*TEXT PASSAGE*
•••••
Israel can’t really complain about propaganda anymore. They have the NYT in the tank and these people are the real pros.

So I guess we’ll see the hypothesis being borne out: can you really fix a problem that is about substance(Apartheid policies) with a PR solution, even if you have some of the best writers working as free hasbara agents(which Rudoren at this point is)?

I’m guessing no, you can’t fundamentally do that. But having really skilled shills like Rudoren will surely delay that inevitable transformation in the world arena. And she’s keeping at it with all her might. The Times is the Israeli propaganda central #1 these days.

And they’re doing this for free, out of conviction, out of ideology and yes, ethnic tribal loyalty, too.

I’m not a lawyer, but as a layman I’ve never been impressed by the moral or legal authority of the UN to partition Palestine after WWII, especially considering how it was dominated by the U.S. and colonial powers. Regarding the law, I defer to the many here, such as Hostage, with more expertise than I. Still, it was done, and has consequences. I don’t know whether one state or two is the more feasible route to an equitable solution now, but if one wants two states, this seems to me like the logical map:
https://en.wikipedia.org/wiki/United_Nations_Partition_Plan_for_Palestine

Interesting that there is no comment section for this tripe. I guess Ms Ruderons sensibilities get hurt be readers factual rebuttals

after the last ‘framewrok negotiations’ ended i wrote a post called ‘it’s the borders stupid’ https://mondoweiss.mystagingwebsite.com/2014/04/the-borders-stupid

Does anyone recall how the last round of “talks” torpedoed? Israel didn’t want to submit proposals for borders. Back in 2011 when the Quartet, the United Nations, the United States, the European Union and Russia, requested that both parties submit comprehensive proposals on territory and security  for two states, Netanyahu balked and stated such proposals should be presented in direct negotiations and not before. And our very own State Department backed up Netanyahu in staving off this demand from the Quartet, echoing in agreement with a mantra we heard repeatedly. Remember Victoria Nuland reiterating that the best way to deal with this issue “is for these parties to talk to each other, come up with borders.”
•••••
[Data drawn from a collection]

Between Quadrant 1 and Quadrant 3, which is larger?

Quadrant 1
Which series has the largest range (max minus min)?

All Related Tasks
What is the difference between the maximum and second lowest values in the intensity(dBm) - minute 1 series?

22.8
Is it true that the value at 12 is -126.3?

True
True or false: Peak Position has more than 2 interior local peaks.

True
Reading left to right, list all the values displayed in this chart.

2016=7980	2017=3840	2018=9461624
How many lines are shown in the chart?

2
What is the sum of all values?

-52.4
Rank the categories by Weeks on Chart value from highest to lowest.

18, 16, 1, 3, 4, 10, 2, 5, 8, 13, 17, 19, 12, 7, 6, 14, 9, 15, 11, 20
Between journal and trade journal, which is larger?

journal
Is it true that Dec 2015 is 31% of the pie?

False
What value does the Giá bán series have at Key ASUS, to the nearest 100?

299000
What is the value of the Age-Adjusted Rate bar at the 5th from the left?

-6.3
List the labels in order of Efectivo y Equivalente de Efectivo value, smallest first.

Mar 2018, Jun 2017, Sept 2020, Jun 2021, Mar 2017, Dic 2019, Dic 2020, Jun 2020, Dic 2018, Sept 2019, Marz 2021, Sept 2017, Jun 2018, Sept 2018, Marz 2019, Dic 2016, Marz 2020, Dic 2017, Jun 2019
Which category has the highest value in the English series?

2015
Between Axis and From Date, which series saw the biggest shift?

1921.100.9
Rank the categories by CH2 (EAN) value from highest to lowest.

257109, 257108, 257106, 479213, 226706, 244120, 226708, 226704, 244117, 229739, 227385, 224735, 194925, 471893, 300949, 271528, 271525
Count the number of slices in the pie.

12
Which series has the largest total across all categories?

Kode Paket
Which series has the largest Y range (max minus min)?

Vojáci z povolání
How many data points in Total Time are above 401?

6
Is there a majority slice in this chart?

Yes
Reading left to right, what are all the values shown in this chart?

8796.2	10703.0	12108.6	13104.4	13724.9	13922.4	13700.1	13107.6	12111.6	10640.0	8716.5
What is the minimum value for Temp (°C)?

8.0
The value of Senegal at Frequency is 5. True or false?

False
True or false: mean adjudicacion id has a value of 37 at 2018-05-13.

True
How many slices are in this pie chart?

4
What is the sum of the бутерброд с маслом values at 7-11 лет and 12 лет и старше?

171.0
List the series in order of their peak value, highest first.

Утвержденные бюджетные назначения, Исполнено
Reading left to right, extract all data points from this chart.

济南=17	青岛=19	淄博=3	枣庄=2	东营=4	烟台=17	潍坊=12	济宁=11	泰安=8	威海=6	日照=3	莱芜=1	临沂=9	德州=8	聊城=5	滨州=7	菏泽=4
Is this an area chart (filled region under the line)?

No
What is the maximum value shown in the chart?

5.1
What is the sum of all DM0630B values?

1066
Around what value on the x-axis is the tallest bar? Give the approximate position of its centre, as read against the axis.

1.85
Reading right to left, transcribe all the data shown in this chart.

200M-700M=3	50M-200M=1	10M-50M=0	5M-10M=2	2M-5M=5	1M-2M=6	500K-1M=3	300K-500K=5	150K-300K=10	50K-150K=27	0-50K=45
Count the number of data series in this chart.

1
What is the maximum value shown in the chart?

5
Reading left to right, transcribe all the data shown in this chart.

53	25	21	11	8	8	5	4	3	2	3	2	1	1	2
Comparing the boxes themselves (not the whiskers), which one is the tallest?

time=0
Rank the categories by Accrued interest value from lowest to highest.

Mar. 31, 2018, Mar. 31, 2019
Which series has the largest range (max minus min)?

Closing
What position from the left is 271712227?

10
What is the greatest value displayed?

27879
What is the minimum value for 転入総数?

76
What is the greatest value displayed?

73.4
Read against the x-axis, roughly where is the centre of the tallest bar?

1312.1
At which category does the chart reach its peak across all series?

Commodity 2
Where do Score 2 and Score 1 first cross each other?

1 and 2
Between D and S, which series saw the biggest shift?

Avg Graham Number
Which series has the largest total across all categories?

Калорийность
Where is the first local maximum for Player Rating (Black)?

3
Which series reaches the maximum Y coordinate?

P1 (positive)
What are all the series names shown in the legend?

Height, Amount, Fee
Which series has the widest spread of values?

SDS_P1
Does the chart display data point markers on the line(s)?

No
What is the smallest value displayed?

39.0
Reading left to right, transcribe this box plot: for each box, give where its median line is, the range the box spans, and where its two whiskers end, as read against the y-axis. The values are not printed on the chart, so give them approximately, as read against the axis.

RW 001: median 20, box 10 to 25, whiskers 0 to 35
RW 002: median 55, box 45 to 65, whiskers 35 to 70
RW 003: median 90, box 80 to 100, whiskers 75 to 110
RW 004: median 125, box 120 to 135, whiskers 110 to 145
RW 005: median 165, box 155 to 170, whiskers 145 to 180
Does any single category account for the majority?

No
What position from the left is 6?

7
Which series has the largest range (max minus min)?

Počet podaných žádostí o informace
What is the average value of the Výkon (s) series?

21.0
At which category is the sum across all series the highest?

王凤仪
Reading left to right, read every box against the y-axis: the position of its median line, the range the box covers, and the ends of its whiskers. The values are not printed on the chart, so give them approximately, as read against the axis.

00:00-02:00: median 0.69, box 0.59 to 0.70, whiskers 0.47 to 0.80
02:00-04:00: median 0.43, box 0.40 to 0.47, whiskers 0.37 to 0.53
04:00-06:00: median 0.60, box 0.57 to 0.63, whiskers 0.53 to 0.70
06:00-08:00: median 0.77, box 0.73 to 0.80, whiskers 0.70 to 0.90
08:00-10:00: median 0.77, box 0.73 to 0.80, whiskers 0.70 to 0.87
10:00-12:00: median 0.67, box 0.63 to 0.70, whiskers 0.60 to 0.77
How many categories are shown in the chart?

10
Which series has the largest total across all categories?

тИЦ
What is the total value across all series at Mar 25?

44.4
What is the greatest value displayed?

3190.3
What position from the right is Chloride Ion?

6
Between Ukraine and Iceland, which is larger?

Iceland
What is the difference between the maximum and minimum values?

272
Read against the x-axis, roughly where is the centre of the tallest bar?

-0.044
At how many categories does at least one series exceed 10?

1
•••••
*PROBLEM SET*
a) In the comment thread, who is quoted as reiterating that the parties should talk to each other and come up with borders?
b) Retype the part of the comment thread that opens with the words containing "Israel can’t really" and closes with "tribal loyalty, too.".
Nothing in the records is required here.

*EXPECTED RESULTS*
a) Victoria Nuland.

b)
Israel can’t really complain about propaganda anymore. They have the NYT in the tank and these people are the real pros.

So I guess we’ll see the hypothesis being borne out: can you really fix a problem that is about substance(Apartheid policies) with a PR solution, even if you have some of the best writers working as free hasbara agents(which Rudoren at this point is)?

I’m guessing no, you can’t fundamentally do that. But having really skilled shills like Rudoren will surely delay that inevitable transformation in the world arena. And she’s keeping at it with all her might. The Times is the Israeli propaganda central #1 these days.

And they’re doing this for free, out of conviction, out of ideology and yes, ethnic tribal loyalty, too.